What this error means

MCP per-server timeout not enforced on individual tool calls (stdio hangs indefinitely) is a Claude Code failure pattern reported for developers trying to developer using claude code with custom mcp tools experiences infinite hangs because server-level timeouts don't apply to individual tool invocations. Based on the imported evidence, treat this as a tool-specific troubleshooting page rather than a generic API error.

Why this happens

GitHub issue #53641 (anthropics/claude-code) — recently closed (completed) May 24, labels: area:mcp, bug, has repro. While resolved, the error pattern ('stdio hangs indefinitely') represents a significant UX blocker for teams using custom MCP servers. Distinct from general timeout/rate-limit topics. Good for capturing users searching before fix ships.

Common causes

  • GitHub issue #53641 (anthropics/claude-code) — recently closed (completed) May 24, labels: area:mcp, bug, has repro. While resolved, the error pattern ('stdio hangs indefinitely') represents a significant UX blocker for teams using custom MCP servers. Distinct from general timeout/rate-limit topics. Good for capturing users searching before fix ships.

Quick fixes

  1. Confirm the exact error signature matches MCP per-server timeout not enforced on individual tool calls (stdio hangs indefinitely).
  2. Check the Claude Code account, local tool state, and provider configuration involved in the failing workflow.
  3. Compare the failing environment with a known working setup, then change one configuration value at a time.

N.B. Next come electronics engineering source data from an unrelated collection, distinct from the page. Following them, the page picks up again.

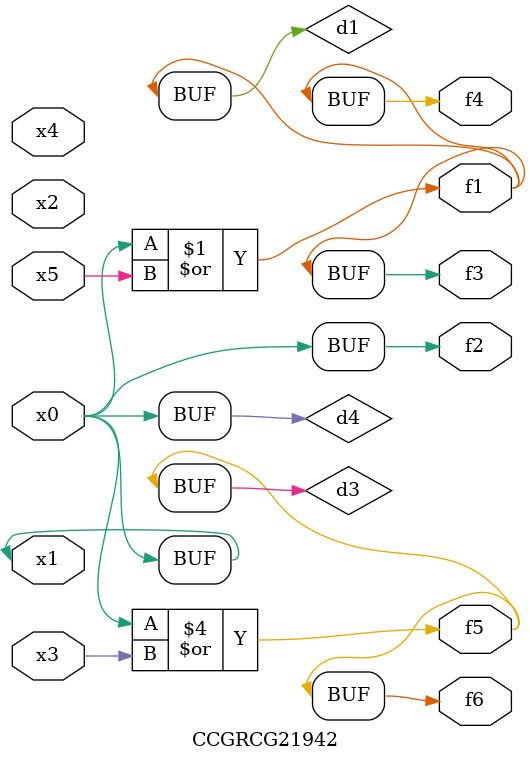
<source format=v>
module CCGRCG21942(
	input x0, x1, x2, x3, x4, x5,
	output f1, f2, f3, f4, f5, f6
);

	wire d1, d2, d3, d4;

	or (d1, x0, x5);
	xnor (d2, x1, x4);
	or (d3, x0, x3);
	buf (d4, x0, x1);
	assign f1 = d1;
	assign f2 = d4;
	assign f3 = d1;
	assign f4 = d1;
	assign f5 = d3;
	assign f6 = d3;
endmodule

</source>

Platform/tool-specific checks

  • Verify the command, editor, extension, or API client that produced the error.
  • Compare local settings with CI, deployment, or editor-level settings when the error appears in only one environment.
  • Avoid deleting credentials, local model data, or project settings until the failing scope is clear.

Step-by-step troubleshooting

  1. Capture the exact error message and the command, editor action, or request that triggered it.
  2. Check whether the failure is account/auth, quota/rate, model/provider, local runtime, or deployment configuration.
  3. Review the source evidence below and compare it with your environment.
  4. Apply one change at a time and rerun the smallest failing action.
  5. Keep the working fix documented for the team or deployment environment.

How to prevent it

  • Keep provider/tool configuration documented.
  • Record non-secret diagnostics such as tool version, provider name, model name, and command path.
  • Add a lightweight check before CI or production workflows depend on the tool.